> **SET TASK**: Reproduce word for word the stretch of the records below from the line containing "form as 7,01" through the line containing "The clock says 4,02", including both of those lines. Leave the pictures out of your answer.

> **EXERCISE INPUTS**:

--- begin ---

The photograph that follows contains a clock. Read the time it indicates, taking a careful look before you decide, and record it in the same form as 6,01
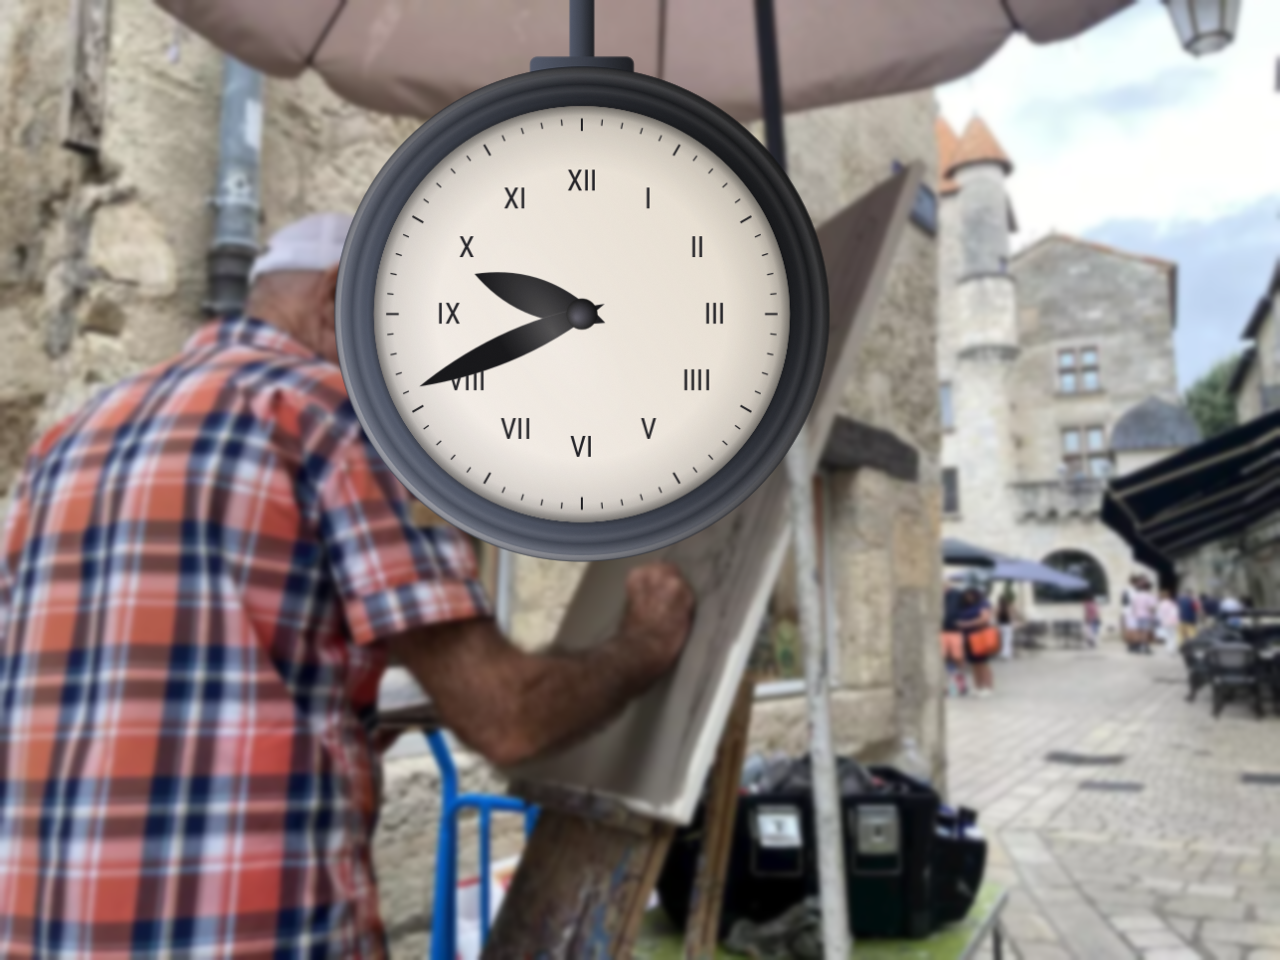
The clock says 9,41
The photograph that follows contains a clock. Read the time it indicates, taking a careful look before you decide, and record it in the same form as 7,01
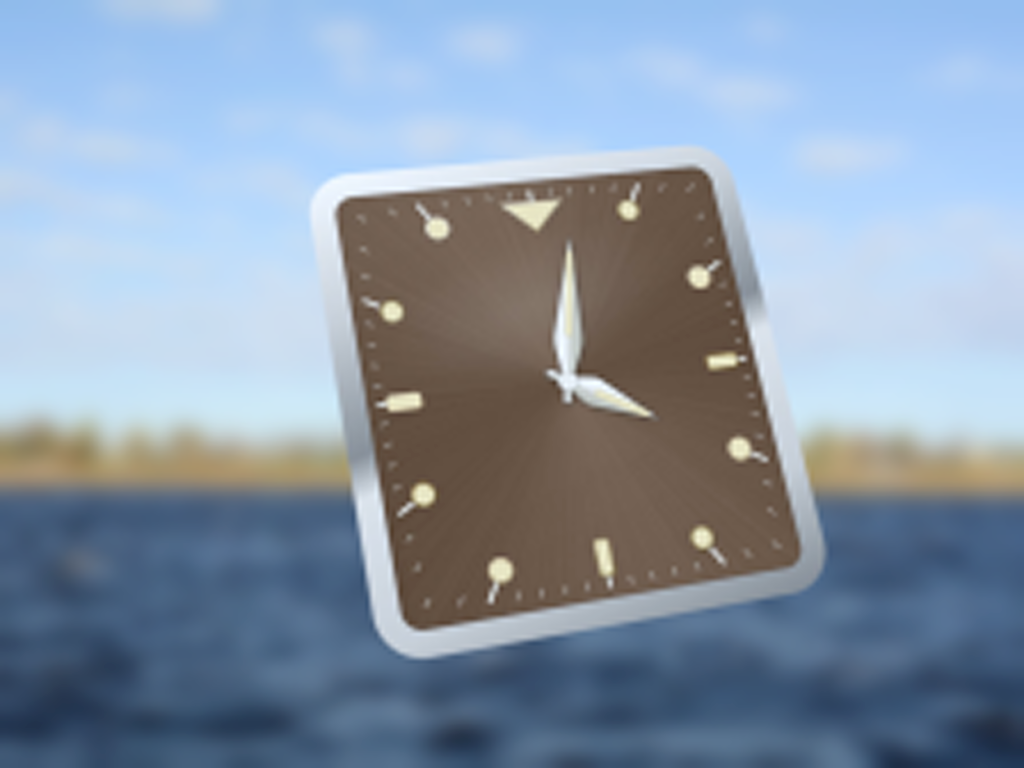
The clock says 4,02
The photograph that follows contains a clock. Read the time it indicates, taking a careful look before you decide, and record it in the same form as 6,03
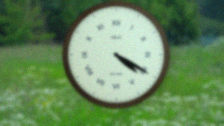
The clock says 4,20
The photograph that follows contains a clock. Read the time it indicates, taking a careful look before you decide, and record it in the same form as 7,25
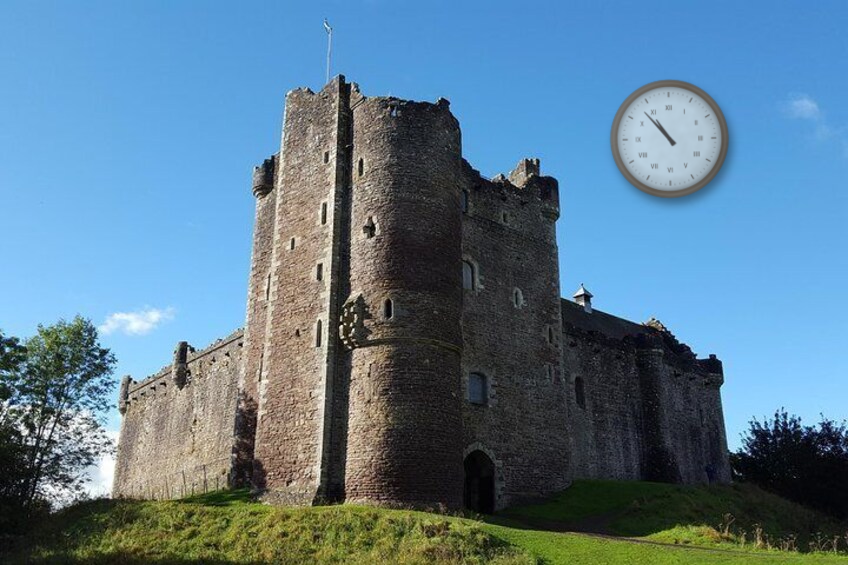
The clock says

--- end ---
--- begin ---

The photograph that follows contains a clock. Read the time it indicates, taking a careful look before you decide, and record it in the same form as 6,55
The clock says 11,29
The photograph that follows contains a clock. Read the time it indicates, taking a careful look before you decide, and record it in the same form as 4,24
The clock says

--- end ---

> **SOLUTION FOR THIS TASK**:
The photograph that follows contains a clock. Read the time it indicates, taking a careful look before you decide, and record it in the same form as 7,01
The clock says 4,02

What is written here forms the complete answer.